PacificBiosciences / pb-human-wgs-workflow-snakemake

Workflow for the comprehensive detection and prioritization of variants in human genomes with PacBio HiFi reads
BSD 3-Clause Clear License
38 stars 20 forks source link

process_cohort output #151

Closed lauragails closed 1 year ago

lauragails commented 1 year ago

Hi Billy and team, I am going through my output from process_cohorts and see some weird snp names (along with many good ones)

grep "chr7:141584066:C:C" ./COHORT/svpack/COHORT.GRCh38.pbsv.svpack.tsv | cut -f1,4 hetalt chr7:141584066:C:C[chr4:91045814[ hetalt chr7:141584066:C:C[chr4:91045814[ hetalt chr7:141584066:C:C[chr4:91045814[

Likewise the genotype column (parsed, fed through sort | uniq -c to generate count) for this file is giving some results that I don't know how to parse (ie what does -1 mean in the mom column?):

count | genotype: sample | genotype: dad | genotype: mom -- | -- | -- | -- 1 | 1 | -1 | 2 1 | 1 | 2 | -1 1 | 2 | -1 | 1 1 | 2 | -1 | -1 1 | 2 | 1 | -1 1 | 2 | -1 | 2 2 | 2 | 0 | 2 3 | 2 | 0 | 1 3 | 2 | 2 | 0 5 | 1 | 1 | -1 6 | 1 | -1 | 1 6 | 1 | 2 | 2 23 | 1 | 0 | 0 37 | 2 | 2 | 1 38 | 1 | 0 | 2 39 | 1 | 2 | 0 43 | 1 | 1 | 2 43 | 1 | 2 | 1 43 | 2 | 1 | 2 63 | 2 | 1 | 1 79 | 2 | 2 | 2 385 | 1 | 1 | 0 404 | 1 | 0 | 1 435 | 2 | . | . 595 | 1 | 1 | 1 3145 | 1 | . | .

Thank you!

williamrowell commented 1 year ago

grep "chr7:141584066:C:C" ./COHORT/svpack/COHORT.GRCh38.pbsv.svpack.tsv | cut -f1,4 hetalt chr7:141584066:C:C[chr4:91045814[ hetalt chr7:141584066:C:C[chr4:91045814[ hetalt chr7:141584066:C:C[chr4:91045814[

These are BND entries, as described by the VCF specification:

image

So, in this example, the REF is C, and the ALT is C followed by bases starting at chr4:91045814 and continuing on the + strand.

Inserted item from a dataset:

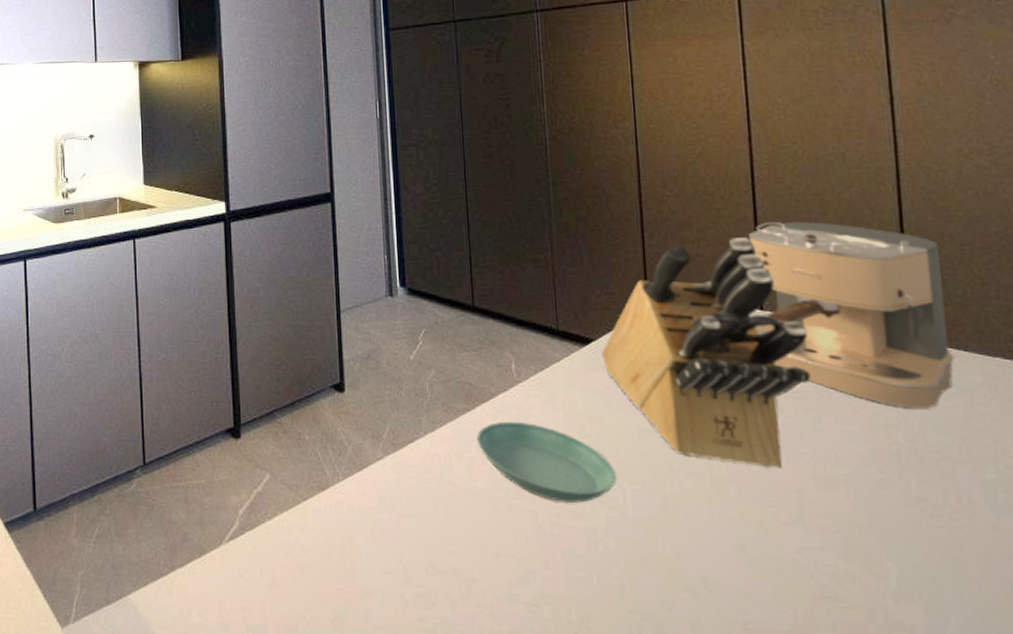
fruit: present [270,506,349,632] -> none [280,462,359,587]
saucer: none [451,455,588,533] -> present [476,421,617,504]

Likewise the genotype column (parsed, fed through sort | uniq -c to generate count) for this file is giving some results that I don't know how to parse (ie what does -1 mean in the mom column?):

count genotype: sample genotype: dad genotype: mom 1 1 -1 2 1 1 2 -1

slivar tsv expresses genotypes in an odd way. slivar tsv genotype genotype
-1 ./.
0 0/0
1 0/1
2 1/1

. seems to be linked to some kind of error in interpreting the genotypes of symbolic variants like DUPs and INVs. An example I found listed a symbolic variant (DUP, with genotypes HOMALT, ungenotyped, HOMALT) twice, once with the correct genotypes (2,-1,2) and one with this weird . genotype for both parents (2,.,.).